• Tasks to carry out:
1. In the nursing quiz passage, what adverse effect is commonly associated with giving zidovudine?
2. Please repeat the nursing quiz passage between "A client who" and "receive the transfusion.", inclusive.
------ Passage
A client who is HIV positive is taking zidovudine. Which adverse effects should the nurse closely monitor for in this client?
- A. Peripheral neuropathy
- B. Circumoral paresthesia
- C. Alterations in the renal function
- D. Pancreatitis
Correct Answer: A
Rationale: A common adverse effect associated with the administration of zidovudine is peripheral neuropathy. The drug does not cause circumoral paresthesia, alterations in the renal function, or pancreatitis.
A client is to have a hip replacement in 3 months and does not want a blood transfusion from random donors. What option can the nurse discuss with the client?
- A. Sign a refusal of blood transfusion form so the client will not receive the transfusion.
- B. Bank autologous blood.
- C. Ask people to donate blood.
- D. Use volume expanders in case blood is needed.
Correct Answer: B
Rationale: Banking autologous blood that is self-donated is the safest option for the client. Signing the refusal form does not give the client any information about the options that are available and places the client at risk. Directed donor blood may be no safer than blood collected from public donors. Those who support this belief say that directed donors may not reveal their high-risk behaviors that put the potential recipient at risk for blood-borne pathogens such as HIV.
A healthcare worker has been exposed to the blood of an HIV-positive client and is awaiting the results of an HIV test. In the meantime, what precautions must the healthcare worker take to prevent the spread of infection?
------------
------ Given records
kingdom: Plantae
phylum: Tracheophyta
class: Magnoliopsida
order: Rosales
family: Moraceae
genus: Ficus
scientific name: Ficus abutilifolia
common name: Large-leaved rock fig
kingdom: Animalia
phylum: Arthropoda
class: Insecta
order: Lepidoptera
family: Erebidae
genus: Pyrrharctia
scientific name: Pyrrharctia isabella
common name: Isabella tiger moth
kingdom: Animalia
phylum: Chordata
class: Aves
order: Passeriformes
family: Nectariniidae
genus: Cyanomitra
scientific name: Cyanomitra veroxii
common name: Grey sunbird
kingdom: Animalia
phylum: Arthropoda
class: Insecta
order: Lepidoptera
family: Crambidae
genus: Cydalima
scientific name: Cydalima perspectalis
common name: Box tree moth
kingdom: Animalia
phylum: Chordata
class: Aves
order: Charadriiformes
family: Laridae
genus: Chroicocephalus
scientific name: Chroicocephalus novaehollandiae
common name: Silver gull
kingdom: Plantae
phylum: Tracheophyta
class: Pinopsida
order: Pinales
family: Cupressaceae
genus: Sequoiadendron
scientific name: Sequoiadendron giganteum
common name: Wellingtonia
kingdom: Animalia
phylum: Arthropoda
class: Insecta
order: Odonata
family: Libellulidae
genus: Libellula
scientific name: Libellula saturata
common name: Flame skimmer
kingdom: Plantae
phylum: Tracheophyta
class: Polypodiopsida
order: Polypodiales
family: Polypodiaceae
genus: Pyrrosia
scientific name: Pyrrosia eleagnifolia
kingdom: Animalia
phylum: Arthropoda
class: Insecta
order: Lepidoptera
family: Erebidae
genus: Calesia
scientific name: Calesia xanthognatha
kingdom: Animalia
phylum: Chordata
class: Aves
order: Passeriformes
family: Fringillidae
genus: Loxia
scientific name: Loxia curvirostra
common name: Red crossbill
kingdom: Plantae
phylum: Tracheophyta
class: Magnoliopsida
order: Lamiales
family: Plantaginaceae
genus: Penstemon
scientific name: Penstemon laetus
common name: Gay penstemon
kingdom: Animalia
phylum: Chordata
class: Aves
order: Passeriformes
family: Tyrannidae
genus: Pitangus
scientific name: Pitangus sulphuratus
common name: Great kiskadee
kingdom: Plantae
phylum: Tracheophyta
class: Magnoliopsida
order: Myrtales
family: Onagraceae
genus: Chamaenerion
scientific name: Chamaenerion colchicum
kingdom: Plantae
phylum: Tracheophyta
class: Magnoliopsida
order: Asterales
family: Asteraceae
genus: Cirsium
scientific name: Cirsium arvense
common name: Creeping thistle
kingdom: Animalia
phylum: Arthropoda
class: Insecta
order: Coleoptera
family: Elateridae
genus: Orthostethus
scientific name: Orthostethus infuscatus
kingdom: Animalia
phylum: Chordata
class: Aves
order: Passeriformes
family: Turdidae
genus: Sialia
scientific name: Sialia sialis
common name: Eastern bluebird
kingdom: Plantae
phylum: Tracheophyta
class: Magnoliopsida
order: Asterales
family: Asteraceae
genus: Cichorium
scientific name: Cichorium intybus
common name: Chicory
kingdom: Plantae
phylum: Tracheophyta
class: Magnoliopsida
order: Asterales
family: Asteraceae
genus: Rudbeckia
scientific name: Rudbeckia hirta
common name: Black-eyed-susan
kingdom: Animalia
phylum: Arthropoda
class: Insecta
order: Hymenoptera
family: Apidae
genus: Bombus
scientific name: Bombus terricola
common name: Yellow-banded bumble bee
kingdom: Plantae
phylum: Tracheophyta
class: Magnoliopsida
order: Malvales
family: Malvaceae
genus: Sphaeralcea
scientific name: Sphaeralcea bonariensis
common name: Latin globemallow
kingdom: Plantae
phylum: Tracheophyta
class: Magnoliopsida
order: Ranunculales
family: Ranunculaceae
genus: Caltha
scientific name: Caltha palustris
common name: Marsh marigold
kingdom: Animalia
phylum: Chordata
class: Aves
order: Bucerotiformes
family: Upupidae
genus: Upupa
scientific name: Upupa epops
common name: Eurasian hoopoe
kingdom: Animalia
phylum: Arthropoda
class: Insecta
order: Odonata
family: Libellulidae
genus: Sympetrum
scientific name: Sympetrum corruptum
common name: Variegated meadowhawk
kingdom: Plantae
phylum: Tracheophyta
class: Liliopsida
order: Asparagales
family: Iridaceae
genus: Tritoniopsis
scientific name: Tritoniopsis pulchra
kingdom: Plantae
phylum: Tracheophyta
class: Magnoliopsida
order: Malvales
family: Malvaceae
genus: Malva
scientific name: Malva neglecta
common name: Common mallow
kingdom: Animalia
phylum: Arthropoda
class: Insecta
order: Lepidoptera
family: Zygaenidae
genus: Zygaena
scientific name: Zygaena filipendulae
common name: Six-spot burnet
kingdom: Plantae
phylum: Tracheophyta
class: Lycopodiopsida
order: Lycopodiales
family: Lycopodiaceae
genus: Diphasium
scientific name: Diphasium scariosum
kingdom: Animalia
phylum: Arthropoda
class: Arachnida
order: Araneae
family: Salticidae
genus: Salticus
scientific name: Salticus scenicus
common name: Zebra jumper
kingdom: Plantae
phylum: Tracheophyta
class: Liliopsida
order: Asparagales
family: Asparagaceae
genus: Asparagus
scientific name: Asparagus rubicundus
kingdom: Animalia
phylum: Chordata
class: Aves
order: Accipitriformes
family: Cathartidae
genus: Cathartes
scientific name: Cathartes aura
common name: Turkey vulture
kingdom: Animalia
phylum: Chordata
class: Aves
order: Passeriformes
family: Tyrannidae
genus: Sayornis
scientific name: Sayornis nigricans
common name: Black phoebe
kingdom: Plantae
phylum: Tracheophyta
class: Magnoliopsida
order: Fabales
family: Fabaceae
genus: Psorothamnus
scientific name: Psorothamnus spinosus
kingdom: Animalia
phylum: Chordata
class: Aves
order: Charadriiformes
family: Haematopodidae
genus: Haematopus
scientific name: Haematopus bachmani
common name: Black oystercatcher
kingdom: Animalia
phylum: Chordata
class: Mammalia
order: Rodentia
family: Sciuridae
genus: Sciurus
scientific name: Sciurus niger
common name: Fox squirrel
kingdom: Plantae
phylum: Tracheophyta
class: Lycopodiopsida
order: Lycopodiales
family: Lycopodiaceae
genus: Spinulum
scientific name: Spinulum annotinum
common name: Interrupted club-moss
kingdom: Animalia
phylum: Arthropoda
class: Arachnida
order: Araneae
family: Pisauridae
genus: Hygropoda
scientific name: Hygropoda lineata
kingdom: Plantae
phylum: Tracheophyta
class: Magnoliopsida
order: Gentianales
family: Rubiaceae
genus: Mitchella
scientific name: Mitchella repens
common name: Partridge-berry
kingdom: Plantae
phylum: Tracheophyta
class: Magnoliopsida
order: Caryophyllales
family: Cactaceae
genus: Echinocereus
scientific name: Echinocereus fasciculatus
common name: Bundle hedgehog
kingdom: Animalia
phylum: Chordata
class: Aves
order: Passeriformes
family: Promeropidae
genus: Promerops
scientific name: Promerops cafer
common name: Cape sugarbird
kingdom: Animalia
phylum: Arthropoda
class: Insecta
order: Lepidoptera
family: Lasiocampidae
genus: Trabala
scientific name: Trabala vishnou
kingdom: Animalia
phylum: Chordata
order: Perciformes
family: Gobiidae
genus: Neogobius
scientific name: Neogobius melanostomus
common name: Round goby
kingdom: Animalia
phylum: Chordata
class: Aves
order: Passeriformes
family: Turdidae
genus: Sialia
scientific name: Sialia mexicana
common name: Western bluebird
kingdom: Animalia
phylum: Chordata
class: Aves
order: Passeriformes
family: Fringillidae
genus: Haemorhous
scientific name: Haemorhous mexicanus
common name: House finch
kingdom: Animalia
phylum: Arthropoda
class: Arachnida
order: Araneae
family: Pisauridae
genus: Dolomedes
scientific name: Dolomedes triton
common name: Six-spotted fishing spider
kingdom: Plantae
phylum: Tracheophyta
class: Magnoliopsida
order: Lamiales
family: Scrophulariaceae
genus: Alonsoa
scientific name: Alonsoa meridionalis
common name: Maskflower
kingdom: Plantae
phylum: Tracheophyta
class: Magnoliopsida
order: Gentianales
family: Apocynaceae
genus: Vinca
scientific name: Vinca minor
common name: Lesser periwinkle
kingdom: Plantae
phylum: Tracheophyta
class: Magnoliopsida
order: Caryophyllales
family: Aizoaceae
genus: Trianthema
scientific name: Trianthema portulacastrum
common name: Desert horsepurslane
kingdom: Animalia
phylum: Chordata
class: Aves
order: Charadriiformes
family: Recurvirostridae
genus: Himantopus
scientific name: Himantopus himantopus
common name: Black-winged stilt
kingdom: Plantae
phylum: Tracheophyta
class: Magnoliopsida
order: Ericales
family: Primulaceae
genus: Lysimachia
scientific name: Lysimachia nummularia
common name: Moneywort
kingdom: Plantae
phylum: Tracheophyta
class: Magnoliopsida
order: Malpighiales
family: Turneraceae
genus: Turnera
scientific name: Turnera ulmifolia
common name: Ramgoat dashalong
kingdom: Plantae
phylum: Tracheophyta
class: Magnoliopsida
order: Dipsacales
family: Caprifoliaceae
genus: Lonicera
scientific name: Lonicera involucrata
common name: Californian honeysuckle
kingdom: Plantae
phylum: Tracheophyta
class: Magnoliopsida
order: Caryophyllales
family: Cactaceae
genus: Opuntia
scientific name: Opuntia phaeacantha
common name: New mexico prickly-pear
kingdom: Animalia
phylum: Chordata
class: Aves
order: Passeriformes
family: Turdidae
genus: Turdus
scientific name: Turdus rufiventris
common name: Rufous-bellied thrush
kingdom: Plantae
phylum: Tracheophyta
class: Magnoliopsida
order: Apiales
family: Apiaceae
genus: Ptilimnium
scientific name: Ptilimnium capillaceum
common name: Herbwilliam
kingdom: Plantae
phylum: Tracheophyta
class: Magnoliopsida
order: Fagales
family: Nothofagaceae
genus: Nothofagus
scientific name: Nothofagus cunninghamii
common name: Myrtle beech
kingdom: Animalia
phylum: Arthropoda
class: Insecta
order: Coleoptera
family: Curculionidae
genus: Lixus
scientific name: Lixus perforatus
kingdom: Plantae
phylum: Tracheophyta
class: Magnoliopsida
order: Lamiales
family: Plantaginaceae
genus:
------------
• Exercise responses:
1. Peripheral neuropathy.

2.
A client who is HIV positive is taking zidovudine. Which adverse effects should the nurse closely monitor for in this client?
- A. Peripheral neuropathy
- B. Circumoral paresthesia
- C. Alterations in the renal function
- D. Pancreatitis
Correct Answer: A
Rationale: A common adverse effect associated with the administration of zidovudine is peripheral neuropathy. The drug does not cause circumoral paresthesia, alterations in the renal function, or pancreatitis.
A client is to have a hip replacement in 3 months and does not want a blood transfusion from random donors. What option can the nurse discuss with the client?
- A. Sign a refusal of blood transfusion form so the client will not receive the transfusion.